» **Obiettivo A**:
Cita per intero il testo sulla cultura della finzione nei canzonieri barocchi, senza cambiare nulla.
» **Obiettivo B**:
Conta le righe dell'elenco che contengono la stringa "breathe", distinguendo tra maiuscole e minuscole, e scrivi soltanto il numero.

____ Testo citato

La cultura della finzione nei canzonieri dell'età barocca

 

“La civiltà barocca… non ha una sua fede, una sua certezza. La sua unica fede è forse quella nella validità di una tecnica sempre più perfezionata. La sua unica certezza è nella coscienza dell’incertezza di tutte le cose, dell’instabilità del reale, delle ingannevoli parvenze, della relatività dei rapporti tra le cose” (G. Getto, La polemica sul barocco , in Letteratura e critica nel tempo, Milano 1969).
 

Alla crisi delle certezze tradizionali, e al vuoto inquietante che porta con sé, la civiltà barocca risponde con la cultura della finzione. L’ambivalenza del termine è profonda: da un lato, nella sua radice latina (fingere = plasmare, creare, costruire) è creatività, arte, gioco fantastico, innovazione; dall’altro è menzogna, perdita del senso di realtà e di verità nel vivere, artificio ingannevole mirato a occultare ciò che non si vorrebbe vedere – la vanità dell’esistenza, lo scorrere inesorabile del tempo, l’incombere della morte. 
 

Nelle tematiche dei canzonieri barocchi emerge, pienamente consapevole di sé, la cultura della finzione in tutte le sue valenze  e sfumature. Fingere è l’essenza dell’agire umano: nell’amore (gioco di inganni tra gli amanti, per cui nulla è come appare), nell’apparire ( a moda vana maschera contro l’invecchiamento),  nell’arte (gara vittoriosa contro la Natura), negli artifici della tecnologia che entrano nell’uso quotidiano e che si fanno metafora della condizione umana ( la lente, l’orologio…).

________
____ Elenco

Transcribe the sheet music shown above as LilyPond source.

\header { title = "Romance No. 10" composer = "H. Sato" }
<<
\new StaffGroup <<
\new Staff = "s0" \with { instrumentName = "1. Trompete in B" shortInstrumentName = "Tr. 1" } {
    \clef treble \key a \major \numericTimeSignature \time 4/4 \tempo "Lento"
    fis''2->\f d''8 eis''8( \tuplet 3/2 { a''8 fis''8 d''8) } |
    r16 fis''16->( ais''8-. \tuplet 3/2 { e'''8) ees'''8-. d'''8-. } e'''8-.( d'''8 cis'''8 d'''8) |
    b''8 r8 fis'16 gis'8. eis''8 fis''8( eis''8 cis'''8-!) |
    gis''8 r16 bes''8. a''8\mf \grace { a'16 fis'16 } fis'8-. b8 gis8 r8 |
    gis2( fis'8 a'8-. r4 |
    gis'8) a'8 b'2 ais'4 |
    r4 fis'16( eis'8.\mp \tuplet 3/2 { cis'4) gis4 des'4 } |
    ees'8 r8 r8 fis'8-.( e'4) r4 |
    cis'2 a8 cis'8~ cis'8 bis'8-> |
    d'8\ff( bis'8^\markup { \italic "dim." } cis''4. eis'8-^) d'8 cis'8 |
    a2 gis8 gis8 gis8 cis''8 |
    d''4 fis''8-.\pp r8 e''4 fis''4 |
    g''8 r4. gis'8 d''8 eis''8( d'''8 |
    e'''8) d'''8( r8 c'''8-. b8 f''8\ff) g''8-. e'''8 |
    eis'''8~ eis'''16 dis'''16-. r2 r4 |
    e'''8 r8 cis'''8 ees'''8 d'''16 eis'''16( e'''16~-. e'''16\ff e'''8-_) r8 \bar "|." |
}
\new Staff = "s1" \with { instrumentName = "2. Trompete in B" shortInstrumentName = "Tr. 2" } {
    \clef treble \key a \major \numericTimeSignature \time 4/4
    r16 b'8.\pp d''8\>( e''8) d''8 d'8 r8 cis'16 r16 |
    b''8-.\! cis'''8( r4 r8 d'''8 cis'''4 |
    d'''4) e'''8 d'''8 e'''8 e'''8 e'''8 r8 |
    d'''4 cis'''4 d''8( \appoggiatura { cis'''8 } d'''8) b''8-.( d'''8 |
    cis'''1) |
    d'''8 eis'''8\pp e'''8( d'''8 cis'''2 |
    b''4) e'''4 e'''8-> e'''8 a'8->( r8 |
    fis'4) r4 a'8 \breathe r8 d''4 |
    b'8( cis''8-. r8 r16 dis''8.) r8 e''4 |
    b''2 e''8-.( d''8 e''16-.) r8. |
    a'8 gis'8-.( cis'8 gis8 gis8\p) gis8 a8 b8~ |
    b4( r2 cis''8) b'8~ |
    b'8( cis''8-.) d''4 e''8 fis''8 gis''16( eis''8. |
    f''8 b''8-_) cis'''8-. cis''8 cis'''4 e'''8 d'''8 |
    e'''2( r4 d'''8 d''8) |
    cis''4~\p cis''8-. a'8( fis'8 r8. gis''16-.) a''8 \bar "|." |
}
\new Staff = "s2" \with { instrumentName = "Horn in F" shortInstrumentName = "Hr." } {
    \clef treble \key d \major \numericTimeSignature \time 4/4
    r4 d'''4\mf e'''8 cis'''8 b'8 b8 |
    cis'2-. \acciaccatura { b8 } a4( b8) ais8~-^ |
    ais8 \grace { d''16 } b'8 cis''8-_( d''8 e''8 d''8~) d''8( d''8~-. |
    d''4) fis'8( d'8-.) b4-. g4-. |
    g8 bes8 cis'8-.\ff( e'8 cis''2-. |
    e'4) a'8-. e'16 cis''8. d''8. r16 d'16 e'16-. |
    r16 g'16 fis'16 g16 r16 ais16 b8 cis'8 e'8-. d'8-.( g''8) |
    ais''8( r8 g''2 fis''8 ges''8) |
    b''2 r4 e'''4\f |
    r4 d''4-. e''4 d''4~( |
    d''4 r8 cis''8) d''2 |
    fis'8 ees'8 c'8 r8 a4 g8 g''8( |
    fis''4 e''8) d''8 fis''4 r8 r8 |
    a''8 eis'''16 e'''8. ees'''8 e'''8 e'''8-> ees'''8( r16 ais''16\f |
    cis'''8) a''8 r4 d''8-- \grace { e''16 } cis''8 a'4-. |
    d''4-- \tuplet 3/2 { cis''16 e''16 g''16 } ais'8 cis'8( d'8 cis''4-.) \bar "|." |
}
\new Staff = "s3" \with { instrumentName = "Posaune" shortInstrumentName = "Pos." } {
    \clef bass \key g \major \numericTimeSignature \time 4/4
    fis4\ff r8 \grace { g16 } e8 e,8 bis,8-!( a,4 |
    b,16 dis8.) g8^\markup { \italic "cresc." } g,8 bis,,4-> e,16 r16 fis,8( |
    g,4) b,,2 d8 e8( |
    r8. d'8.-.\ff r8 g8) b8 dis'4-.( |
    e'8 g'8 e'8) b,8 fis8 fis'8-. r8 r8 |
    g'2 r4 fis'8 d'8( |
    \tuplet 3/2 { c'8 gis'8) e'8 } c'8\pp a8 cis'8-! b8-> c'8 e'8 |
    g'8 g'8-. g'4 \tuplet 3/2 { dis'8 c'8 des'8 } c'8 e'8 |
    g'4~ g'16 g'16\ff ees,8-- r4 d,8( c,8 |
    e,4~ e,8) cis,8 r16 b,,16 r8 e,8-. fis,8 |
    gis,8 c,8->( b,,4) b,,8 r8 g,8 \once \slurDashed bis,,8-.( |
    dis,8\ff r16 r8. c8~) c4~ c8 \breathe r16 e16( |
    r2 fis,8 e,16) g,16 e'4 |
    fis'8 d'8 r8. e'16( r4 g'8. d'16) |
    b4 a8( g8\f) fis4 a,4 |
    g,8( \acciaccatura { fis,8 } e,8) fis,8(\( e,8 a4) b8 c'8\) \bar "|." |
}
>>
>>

________

» **Risposta corretta A**:
La cultura della finzione nei canzonieri dell'età barocca

 

“La civiltà barocca… non ha una sua fede, una sua certezza. La sua unica fede è forse quella nella validità di una tecnica sempre più perfezionata. La sua unica certezza è nella coscienza dell’incertezza di tutte le cose, dell’instabilità del reale, delle ingannevoli parvenze, della relatività dei rapporti tra le cose” (G. Getto, La polemica sul barocco , in Letteratura e critica nel tempo, Milano 1969).
 

Alla crisi delle certezze tradizionali, e al vuoto inquietante che porta con sé, la civiltà barocca risponde con la cultura della finzione. L’ambivalenza del termine è profonda: da un lato, nella sua radice latina (fingere = plasmare, creare, costruire) è creatività, arte, gioco fantastico, innovazione; dall’altro è menzogna, perdita del senso di realtà e di verità nel vivere, artificio ingannevole mirato a occultare ciò che non si vorrebbe vedere – la vanità dell’esistenza, lo scorrere inesorabile del tempo, l’incombere della morte. 
 

Nelle tematiche dei canzonieri barocchi emerge, pienamente consapevole di sé, la cultura della finzione in tutte le sue valenze  e sfumature. Fingere è l’essenza dell’agire umano: nell’amore (gioco di inganni tra gli amanti, per cui nulla è come appare), nell’apparire ( a moda vana maschera contro l’invecchiamento),  nell’arte (gara vittoriosa contro la Natura), negli artifici della tecnologia che entrano nell’uso quotidiano e che si fanno metafora della condizione umana ( la lente, l’orologio…).

» **Risposta corretta B**:
2